The casting of Liam Neeson as Frank Drebin represented a calculated creative risk. Neeson brings an inherent world-weariness and physical credibility to his roles—qualities that made him perfect for Taken and its ilk. But what Schaffer recognized is that those same qualities, deployed in a comedic context, create a specific kind of humor: the gap between how Drebin sees himself (as a competent detective) and how the world actually perceives him (as a walking disaster). It’s a performance that requires an actor comfortable looking foolish while maintaining absolute conviction, and Neeson committed fully to that tonal balancing act.

Pamela Anderson’s return to comedy felt like a cultural reset button. Her presence carried weight beyond mere casting—it acknowledged the franchise’s legacy while suggesting evolution. Paul Walter Hauser, increasingly recognized for his ability to find pathos in comedic supporting characters, brought unexpected texture to what could have been stock roles. These weren’t disinterested performances from fading stars phoning it in for a paycheck; this was ensemble work that suggested everyone involved believed in Schaffer’s vision.

> “The law’s reach never stretched this far.” The tagline captures something essential about the film’s satirical approach: it’s interested in how authority figures fail precisely because they overreach, because their ambitions exceed their actual competence.

The critical reception—a respectable 6.4/10 across 1,336 votes—reflects the particular challenge of comedy criticism.

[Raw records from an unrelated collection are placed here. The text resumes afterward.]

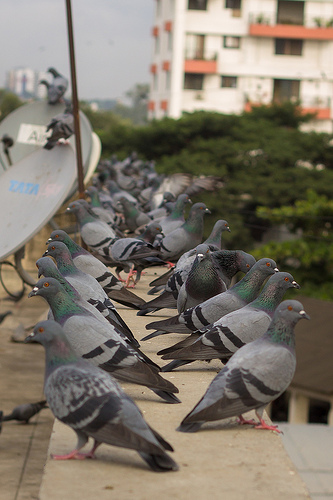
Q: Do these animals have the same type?
A: No, there are both pigeons and birds.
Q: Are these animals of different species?
A: Yes, they are pigeons and birds.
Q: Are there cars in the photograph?
A: No, there are no cars.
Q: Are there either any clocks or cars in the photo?
A: No, there are no cars or clocks.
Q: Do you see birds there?
A: Yes, there is a bird.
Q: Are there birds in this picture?
A: Yes, there is a bird.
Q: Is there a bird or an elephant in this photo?
A: Yes, there is a bird.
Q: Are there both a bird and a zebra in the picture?
A: No, there is a bird but no zebras.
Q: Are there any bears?
A: No, there are no bears.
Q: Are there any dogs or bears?
A: No, there are no bears or dogs.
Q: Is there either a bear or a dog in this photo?
A: No, there are no bears or dogs.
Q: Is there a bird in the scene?
A: Yes, there is a bird.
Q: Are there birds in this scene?
A: Yes, there is a bird.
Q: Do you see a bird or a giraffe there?
A: Yes, there is a bird.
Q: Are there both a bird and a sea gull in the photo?
A: No, there is a bird but no seagulls.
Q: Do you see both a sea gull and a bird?
A: No, there is a bird but no seagulls.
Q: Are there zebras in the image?
A: No, there are no zebras.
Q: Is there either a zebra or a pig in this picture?
A: No, there are no zebras or pigs.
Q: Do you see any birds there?
A: Yes, there is a bird.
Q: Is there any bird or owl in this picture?
A: Yes, there is a bird.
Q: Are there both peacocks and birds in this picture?
A: No, there is a bird but no peacocks.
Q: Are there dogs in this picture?
A: No, there are no dogs.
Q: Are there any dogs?
A: No, there are no dogs.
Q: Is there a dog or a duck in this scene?
A: No, there are no dogs or ducks.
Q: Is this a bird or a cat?
A: This is a bird.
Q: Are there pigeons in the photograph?
A: Yes, there is a pigeon.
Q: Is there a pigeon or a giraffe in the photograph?
A: Yes, there is a pigeon.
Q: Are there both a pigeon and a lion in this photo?
A: No, there is a pigeon but no lions.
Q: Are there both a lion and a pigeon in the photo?
A: No, there is a pigeon but no lions.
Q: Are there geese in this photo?
A: No, there are no geese.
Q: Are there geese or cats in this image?
A: No, there are no geese or cats.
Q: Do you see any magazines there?
A: No, there are no magazines.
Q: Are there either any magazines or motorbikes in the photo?
A: No, there are no magazines or motorbikes.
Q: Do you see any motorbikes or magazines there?
A: No, there are no magazines or motorbikes.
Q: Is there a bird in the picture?
A: Yes, there is a bird.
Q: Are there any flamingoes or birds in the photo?
A: Yes, there is a bird.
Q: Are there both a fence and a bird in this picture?
A: No, there is a bird but no fences.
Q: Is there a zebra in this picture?
A: No, there are no zebras.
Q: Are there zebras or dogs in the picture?
A: No, there are no zebras or dogs.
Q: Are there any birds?
A: Yes, there is a bird.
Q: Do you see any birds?
A: Yes, there is a bird.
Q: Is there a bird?
A: Yes, there is a bird.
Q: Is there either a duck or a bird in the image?
A: Yes, there is a bird.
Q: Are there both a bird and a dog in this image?
A: No, there is a bird but no dogs.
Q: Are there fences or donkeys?
A: No, there are no fences or donkeys.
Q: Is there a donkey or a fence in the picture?
A: No, there are no fences or donkeys.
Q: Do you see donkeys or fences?
A: No, there are no fences or donkeys.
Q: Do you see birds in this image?
A: Yes, there is a bird.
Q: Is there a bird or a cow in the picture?
A: Yes, there is a bird.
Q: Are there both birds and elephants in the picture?
A: No, there is a bird but no elephants.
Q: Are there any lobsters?
A: No, there are no lobsters.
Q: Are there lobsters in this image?
A: No, there are no lobsters.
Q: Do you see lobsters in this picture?
A: No, there are no lobsters.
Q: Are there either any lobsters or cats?
A: No, there are no lobsters or cats.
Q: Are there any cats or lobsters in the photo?
A: No, there are no lobsters or cats.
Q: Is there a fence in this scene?
A: No, there are no fences.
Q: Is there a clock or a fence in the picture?
A: No, there are no fences or clocks.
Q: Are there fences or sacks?
A: No, there are no fences or sacks.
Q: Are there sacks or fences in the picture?
A: No, there are no fences or sacks.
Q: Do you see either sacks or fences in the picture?
A: No, there are no fences or sacks.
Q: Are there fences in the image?
A: No, there are no fences.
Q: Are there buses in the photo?
A: No, there are no buses.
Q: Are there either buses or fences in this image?
A: No, there are no buses or fences.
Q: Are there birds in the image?
A: Yes, there is a bird.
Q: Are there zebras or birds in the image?
A: Yes, there is a bird.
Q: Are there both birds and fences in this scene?
A: No, there is a bird but no fences.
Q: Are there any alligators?
A: No, there are no alligators.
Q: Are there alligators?
A: No, there are no alligators.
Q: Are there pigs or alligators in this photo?
A: No, there are no alligators or pigs.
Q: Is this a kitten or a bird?
A: This is a bird.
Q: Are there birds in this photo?
A: Yes, there is a bird.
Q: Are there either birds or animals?
A: Yes, there is a bird.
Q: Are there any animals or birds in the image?
A: Yes, there is a bird.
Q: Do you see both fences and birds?
A: No, there is a bird but no fences.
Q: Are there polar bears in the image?
A: No, there are no polar bears.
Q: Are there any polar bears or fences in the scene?
A: No, there are no polar bears or fences.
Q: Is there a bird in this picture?
A: Yes, there is a bird.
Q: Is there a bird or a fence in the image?
A: Yes, there is a bird.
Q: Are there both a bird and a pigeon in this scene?
A: Yes, there are both a bird and a pigeon.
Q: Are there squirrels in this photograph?
A: No, there are no squirrels.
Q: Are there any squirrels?
A: No, there are no squirrels.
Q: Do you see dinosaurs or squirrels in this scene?
A: No, there are no squirrels or dinosaurs.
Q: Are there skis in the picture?
A: No, there are no skis.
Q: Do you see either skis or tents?
A: No, there are no skis or tents.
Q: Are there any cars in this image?
A: No, there are no cars.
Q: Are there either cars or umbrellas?
A: No, there are no cars or umbrellas.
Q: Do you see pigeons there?
A: Yes, there is a pigeon.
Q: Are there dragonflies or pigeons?
A: Yes, there is a pigeon.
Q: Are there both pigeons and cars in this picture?
A: No, there is a pigeon but no cars.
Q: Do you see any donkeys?
A: No, there are no donkeys.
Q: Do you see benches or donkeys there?
A: No, there are no donkeys or benches.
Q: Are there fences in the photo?
A: No, there are no fences.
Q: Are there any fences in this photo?
A: No, there are no fences.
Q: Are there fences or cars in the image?
A: No, there are no fences or cars.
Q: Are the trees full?
A: Yes, the trees are full.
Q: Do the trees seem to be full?
A: Yes, the trees are full.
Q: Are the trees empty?
A: No, the trees are full.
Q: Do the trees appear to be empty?
A: No, the trees are full.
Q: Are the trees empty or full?
A: The trees are full.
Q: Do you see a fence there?
A: No, there are no fences.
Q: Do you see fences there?
A: No, there are no fences.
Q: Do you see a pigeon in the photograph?
A: Yes, there is a pigeon.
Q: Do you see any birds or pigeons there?
A: Yes, there is a pigeon.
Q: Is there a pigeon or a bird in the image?
A: Yes, there is a pigeon.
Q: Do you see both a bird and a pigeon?
A: Yes, there are both a pigeon and a bird.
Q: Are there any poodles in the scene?
A: No, there are no poodles.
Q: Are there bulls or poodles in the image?
A: No, there are no poodles or bulls.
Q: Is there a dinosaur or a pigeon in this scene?
A: Yes, there is a pigeon.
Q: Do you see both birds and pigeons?
A: Yes, there are both a pigeon and birds.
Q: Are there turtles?
A: No, there are no turtles.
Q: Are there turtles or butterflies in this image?
A: No, there are no turtles or butterflies.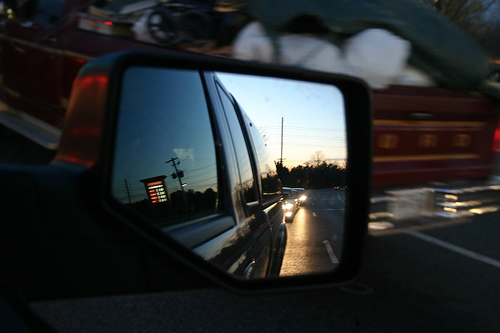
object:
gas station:
[139, 175, 170, 203]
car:
[281, 188, 296, 222]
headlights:
[286, 203, 292, 209]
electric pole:
[172, 156, 192, 213]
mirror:
[113, 68, 344, 282]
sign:
[146, 182, 166, 203]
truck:
[2, 4, 498, 233]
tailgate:
[370, 83, 496, 185]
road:
[280, 189, 347, 277]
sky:
[216, 74, 347, 171]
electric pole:
[125, 179, 132, 205]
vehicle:
[1, 55, 373, 333]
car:
[292, 188, 308, 206]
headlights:
[299, 195, 307, 201]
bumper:
[368, 176, 498, 236]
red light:
[334, 187, 337, 189]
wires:
[112, 157, 249, 200]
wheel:
[145, 6, 189, 43]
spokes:
[151, 17, 173, 37]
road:
[30, 214, 495, 333]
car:
[113, 64, 288, 281]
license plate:
[375, 119, 487, 161]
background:
[2, 1, 500, 332]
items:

Comedy divides audiences more than almost any other genre; what lands brilliantly for one viewer feels labored to another. What’s significant is that the film didn’t collapse under critical indifference. It maintained legitimacy, which matters when discussing cultural longevity. More tellingly, the film’s award recognition—including the Critics Choice Award for Best Comedy Movie—suggested that institutional critics recognized something more than just competent crowd-pleasing was happening.

The film’s lasting significance may ultimately rest not in its individual scenes or performances, but in what it argued about comedy’s current place in cinema. In an era where comedy often functions as secondary texture in blockbuster franchises, The Naked Gun insisted on comedy’s right to occupy the center. It refused to apologize for its commitment to absurdism, refused to hedge its satirical targets with ironic distance, and refused to assume audiences had moved beyond slapstick when executed with intelligence.

What this film potentially influences going forward:

  1. The viability of reviving dormant comedic franchises with real creative purpose rather than mere nostalgia harvesting
  2. The willingness of prestige actors to anchor comedic material without fear of career contamination
  3. The argument that satirical comedy can address contemporary institutional failures with more precision than straightforward drama
  4. The possibility that shorter, tighter comedies might outperform bloated alternatives

The film’s enduring relevance stems from something simple but increasingly rare: it trusted its audience’s intelligence while demanding nothing but their laughter. In a cultural moment fractured by algorithmic filtering and narrowcasting, that combination—smart satire delivered with genuine comedic craft—feels almost radical. The Naked Gun didn’t just succeed financially or critically; it succeeded by doing what good comedy always does: it reflected our world back at us in ways that were simultaneously ridiculous and uncomfortably true.